*Task requirements:*
What you return must be every line below that includes the word "lines".

BEGIN Data extracts

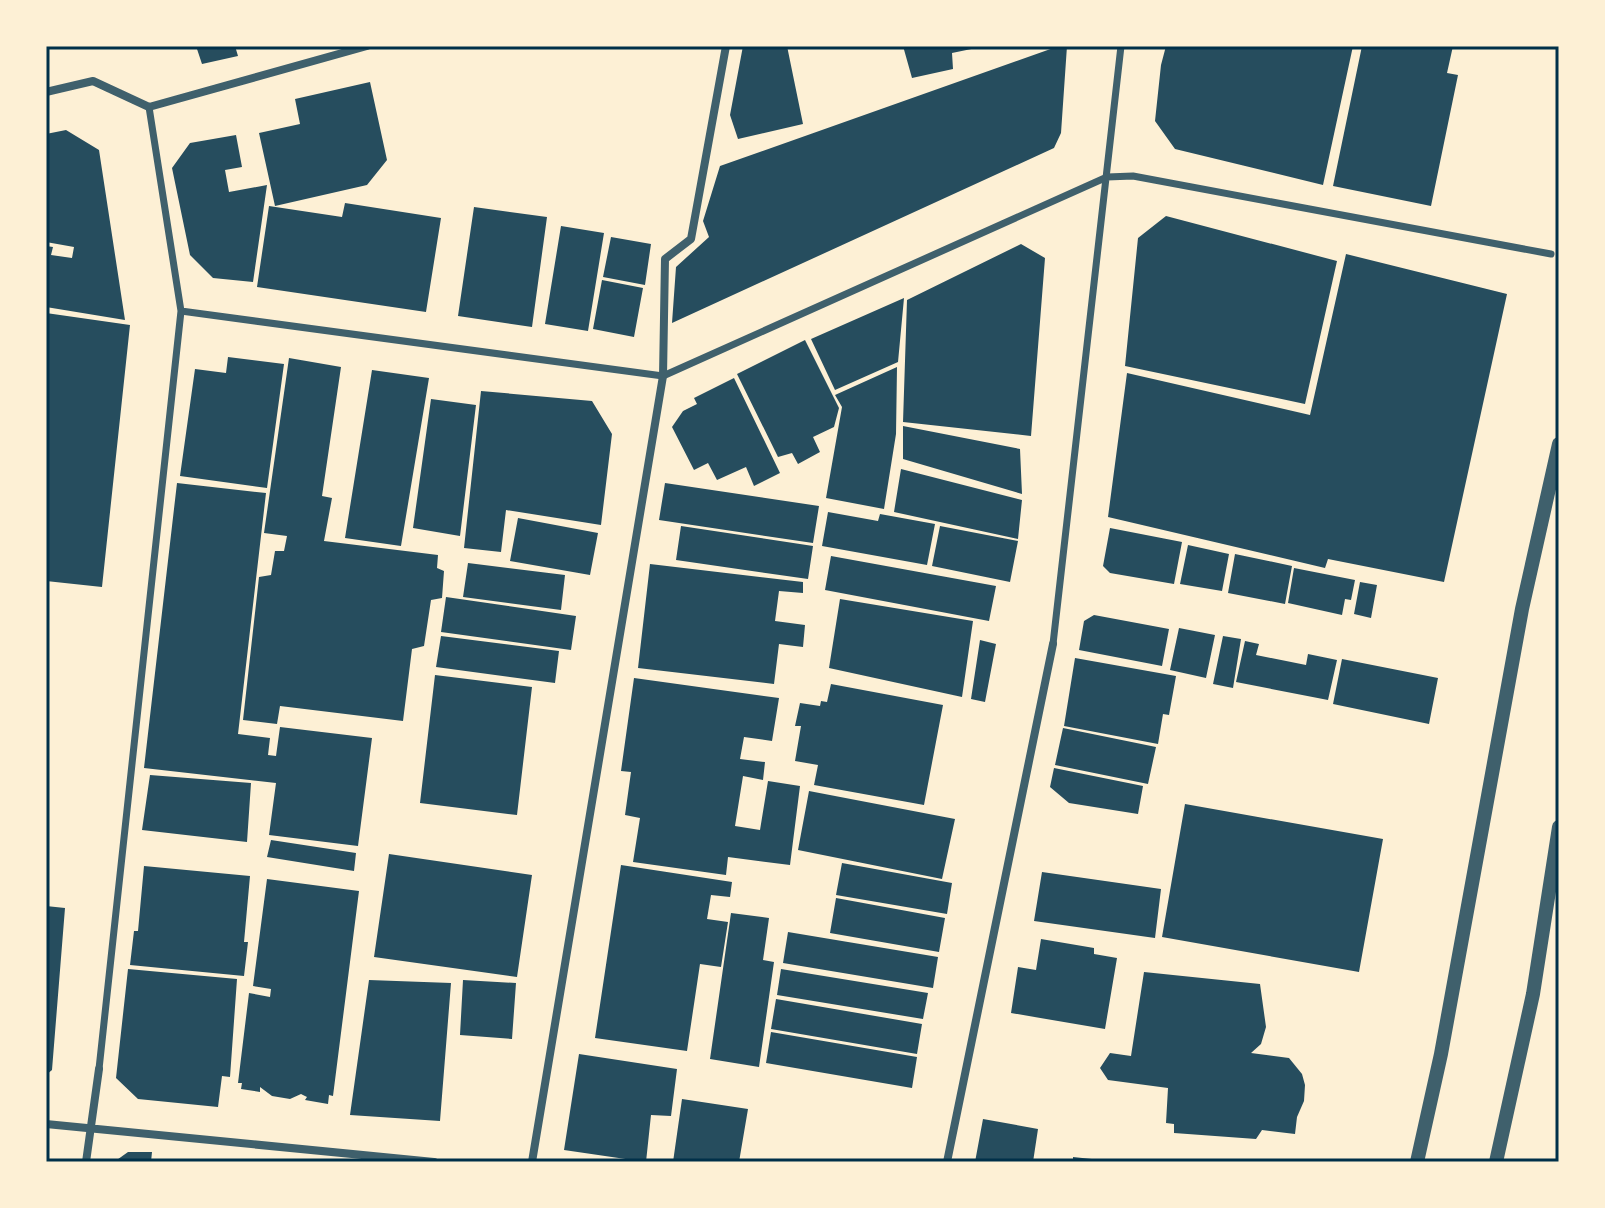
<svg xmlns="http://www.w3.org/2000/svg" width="1605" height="1208" viewBox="0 0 1605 1208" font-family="'Asap Condensed',sans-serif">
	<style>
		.building { fill: #264d5e }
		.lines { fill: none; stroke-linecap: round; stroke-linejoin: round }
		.pedestrian { stroke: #3f606c; stroke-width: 7 }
		.minor { stroke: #3f606c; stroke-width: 8 }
		.tertiary { stroke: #3f606c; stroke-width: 14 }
		.neatline { fill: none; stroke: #003049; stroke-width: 3 }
	</style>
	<rect width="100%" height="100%" fill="#fdf0d5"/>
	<!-- building -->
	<path class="building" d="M 196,46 L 235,46 L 238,56 L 202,64 Z
		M 743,46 L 787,46 L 803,124 L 738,139 L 730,115 Z
		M 903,46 L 981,46 L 981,47 L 952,53 L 953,69 L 912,78 Z
		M 1059,46 L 1067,46 L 1061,133 L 1054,148 L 672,323 L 676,267 L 709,237 L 703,221 L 720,166 Z
		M 1166,46 L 1353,46 L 1323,185 L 1175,149 L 1155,121 L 1161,65 Z
		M 1362,46 L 1453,46 L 1447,73 L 1458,75 L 1431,206 L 1333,186 Z
		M 370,82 L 387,160 L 367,185 L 275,206 L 259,133 L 300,124 L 295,99 Z
		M 66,130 L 99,150 L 125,320 L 46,307 L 46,246 L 53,247 L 51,255 L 72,258 L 74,247 L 46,242 L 46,134 Z
		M 236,135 L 242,167 L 225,170 L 229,192 L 267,185 L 253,282 L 213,278 L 190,255 L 172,168 L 190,143 Z
		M 345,203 L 441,218 L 426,312 L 257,287 L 269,206 L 342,217 Z
		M 474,207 L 547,217 L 532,327 L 458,316 Z
		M 1166,216 L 1337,261 L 1305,404 L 1125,366 L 1138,238 Z
		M 561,226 L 604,233 L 588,331 L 545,324 Z
		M 611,237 L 651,244 L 645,285 L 603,277 Z
		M 1021,244 L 1045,258 L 1031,436 L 903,422 L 907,300 Z
		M 1346,254 L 1507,294 L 1444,582 L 1328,559 L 1325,568 L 1108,517 L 1127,373 L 1310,415 Z
		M 602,280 L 643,288 L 634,337 L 593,329 Z
		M 904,298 L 898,362 L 835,390 L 811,339 Z
		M 46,313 L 130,325 L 102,587 L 46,581 Z
		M 805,340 L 839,408 L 834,427 L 813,437 L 820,452 L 798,464 L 792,453 L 778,457 L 737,374 Z
		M 228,357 L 284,364 L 267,488 L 180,476 L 195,369 L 226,373 Z
		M 289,358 L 341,367 L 322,496 L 332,498 L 324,541 L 438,555 L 437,568 L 444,571 L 442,598 L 431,600 L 424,646 L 412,649 L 403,721 L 280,706 L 277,724 L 243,720 L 259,577 L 271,575 L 275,551 L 284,551 L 287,536 L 264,533 Z
		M 897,367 L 896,434 L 884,509 L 826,498 L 842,407 L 835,395 Z
		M 372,370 L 429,378 L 401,546 L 345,538 Z
		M 734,378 L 780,473 L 754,486 L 746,467 L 717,480 L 708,463 L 694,470 L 672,427 L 683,411 L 697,404 L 694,398 Z
		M 481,391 L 592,401 L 612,434 L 601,525 L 506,510 L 501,552 L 464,548 Z
		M 431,399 L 476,405 L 460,536 L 413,528 Z
		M 903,426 L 1020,449 L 1022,494 L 903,459 Z
		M 901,469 L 1022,500 L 1018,539 L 894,512 Z
		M 177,483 L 266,493 L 238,734 L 270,738 L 268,755 L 276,756 L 280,727 L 372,738 L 358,846 L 269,835 L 276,783 L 144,768 Z
		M 665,483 L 819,506 L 813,543 L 659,520 Z
		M 828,512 L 878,521 L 880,514 L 935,524 L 927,565 L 822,546 Z
		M 518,518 L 598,533 L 590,575 L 510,561 Z
		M 681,526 L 813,546 L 808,579 L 676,560 Z
		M 940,526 L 1018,541 L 1010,582 L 932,566 Z
		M 1110,528 L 1182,542 L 1174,584 L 1110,573 L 1103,566 Z
		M 1188,545 L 1229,554 L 1222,591 L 1180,584 Z
		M 1235,554 L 1292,566 L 1285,604 L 1228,593 Z
		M 831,556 L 996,586 L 989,621 L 825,590 Z
		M 468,563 L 565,575 L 561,610 L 463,597 Z
		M 650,564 L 803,582 L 803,593 L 779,591 L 775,621 L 805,625 L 803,647 L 779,644 L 774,684 L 638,668 Z
		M 1294,568 L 1355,580 L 1351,600 L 1345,599 L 1342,615 L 1288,603 Z
		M 1360,582 L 1377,585 L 1371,618 L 1354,614 Z
		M 446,597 L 576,616 L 571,650 L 441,632 Z
		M 840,599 L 973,621 L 962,697 L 829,668 Z
		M 1094,615 L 1169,629 L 1162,666 L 1079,650 L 1084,621 Z
		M 1179,628 L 1215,635 L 1206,678 L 1170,670 Z
		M 441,636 L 559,651 L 555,683 L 436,667 Z
		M 1223,636 L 1241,639 L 1233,688 L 1213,684 Z
		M 980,640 L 996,644 L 985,702 L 971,699 Z
		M 1245,641 L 1259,644 L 1256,655 L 1306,665 L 1308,654 L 1337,660 L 1328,700 L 1236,682 Z
		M 1075,658 L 1176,676 L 1169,715 L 1163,714 L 1158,744 L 1064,726 Z
		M 1342,659 L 1438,678 L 1429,724 L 1333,704 Z
		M 435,675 L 532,687 L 517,815 L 420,803 Z
		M 634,678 L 779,698 L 772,741 L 744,737 L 740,759 L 765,762 L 763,780 L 743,776 L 735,826 L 760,830 L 768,781 L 800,786 L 790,865 L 728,857 L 726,875 L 633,862 L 640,818 L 625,815 L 631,772 L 621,771 Z
		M 831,684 L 943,705 L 924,805 L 814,785 L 818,765 L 795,761 L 801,726 L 795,726 L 800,703 L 820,706 L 821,701 L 827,702 Z
		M 1063,728 L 1156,747 L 1148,784 L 1055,765 Z
		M 1054,768 L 1143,786 L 1138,814 L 1069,803 L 1050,787 Z
		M 150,775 L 251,783 L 247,842 L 142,830 Z
		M 809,791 L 955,819 L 942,879 L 798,850 Z
		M 1185,804 L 1383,839 L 1359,972 L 1162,937 Z
		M 271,840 L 356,853 L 354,871 L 267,857 Z
		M 389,854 L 532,875 L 517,977 L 374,957 Z
		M 842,863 L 952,883 L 947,914 L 836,895 Z
		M 621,865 L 732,882 L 730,897 L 711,895 L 707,919 L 728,922 L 721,967 L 700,964 L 687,1051 L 595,1038 Z
		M 144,866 L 250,876 L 244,942 L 248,942 L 244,976 L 130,965 L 134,931 L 138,931 Z
		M 1042,872 L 1161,889 L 1155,938 L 1034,921 Z
		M 267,879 L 359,891 L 333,1096 L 329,1095 L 328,1104 L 305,1100 L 307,1097 L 301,1094 L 290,1099 L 272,1096 L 260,1087 L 260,1092 L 241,1089 L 242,1083 L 238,1083 L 249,993 L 270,997 L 271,989 L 253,986 Z
		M 836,898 L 945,918 L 939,952 L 830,933 Z
		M 46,906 L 65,908 L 52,1070 L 46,1075 Z
		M 731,913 L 769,918 L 763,960 L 774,962 L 759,1067 L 710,1059 Z
		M 788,932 L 938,957 L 933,988 L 783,963 Z
		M 1041,939 L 1094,948 L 1094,954 L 1117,958 L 1105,1029 L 1011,1013 L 1018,967 L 1036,970 Z
		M 128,969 L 237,979 L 230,1077 L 222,1076 L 218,1107 L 138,1099 L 116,1078 Z
		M 781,969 L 928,993 L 923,1019 L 777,995 Z
		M 1144,972 L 1260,984 L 1266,1027 L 1261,1044 L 1251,1053 L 1289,1058 L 1302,1074 L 1305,1085 L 1304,1101 L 1297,1117 L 1295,1134 L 1262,1130 L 1256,1139 L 1174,1133 L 1174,1124 L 1166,1123 L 1168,1088 L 1108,1080 L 1100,1068 L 1110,1053 L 1131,1056 Z
		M 369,980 L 451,983 L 440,1121 L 350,1115 Z
		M 463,980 L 516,983 L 512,1039 L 460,1035 Z
		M 776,999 L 922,1024 L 917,1054 L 771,1029 Z
		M 771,1032 L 917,1057 L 912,1088 L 766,1063 Z
		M 579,1054 L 677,1069 L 671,1116 L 651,1115 L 646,1162 L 564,1150 Z
		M 682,1099 L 748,1109 L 739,1162 L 673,1162 Z
		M 983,1119 L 1038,1129 L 1033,1162 L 975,1162 Z
		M 128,1152 L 152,1152 L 151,1162 L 114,1162 Z
		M 1073,1157 L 1101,1160 L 1100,1162 L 1073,1162 Z"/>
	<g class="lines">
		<!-- pedestrian -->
		<path class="pedestrian" d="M 181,311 L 663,376 L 1107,177 L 1133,176 L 1551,254
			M 1053,644 L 1121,46
			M 99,1069 L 181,311 L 149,107"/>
		<!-- minor -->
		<path class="minor" d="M 46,92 L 93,81 L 149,107 L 367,46
			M 46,1124 L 434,1162
			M 86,1162 L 99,1069
			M 532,1162 L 663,376 L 665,259 L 691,239 L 726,46
			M 947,1162 L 1053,644"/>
		<!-- tertiary -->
		<path class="tertiary" d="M 1417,1162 L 1441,1054 L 1522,609 L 1559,444
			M 1496,1162 L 1533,994 L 1559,827"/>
	</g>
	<!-- border -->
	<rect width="1605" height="1208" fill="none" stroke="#fdf0d5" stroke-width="96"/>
	<rect x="48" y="48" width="1509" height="1112" class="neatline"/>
</svg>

END Data extracts

*Reply:*
		.lines { fill: none; stroke-linecap: round; stroke-linejoin: round }
	<g class="lines">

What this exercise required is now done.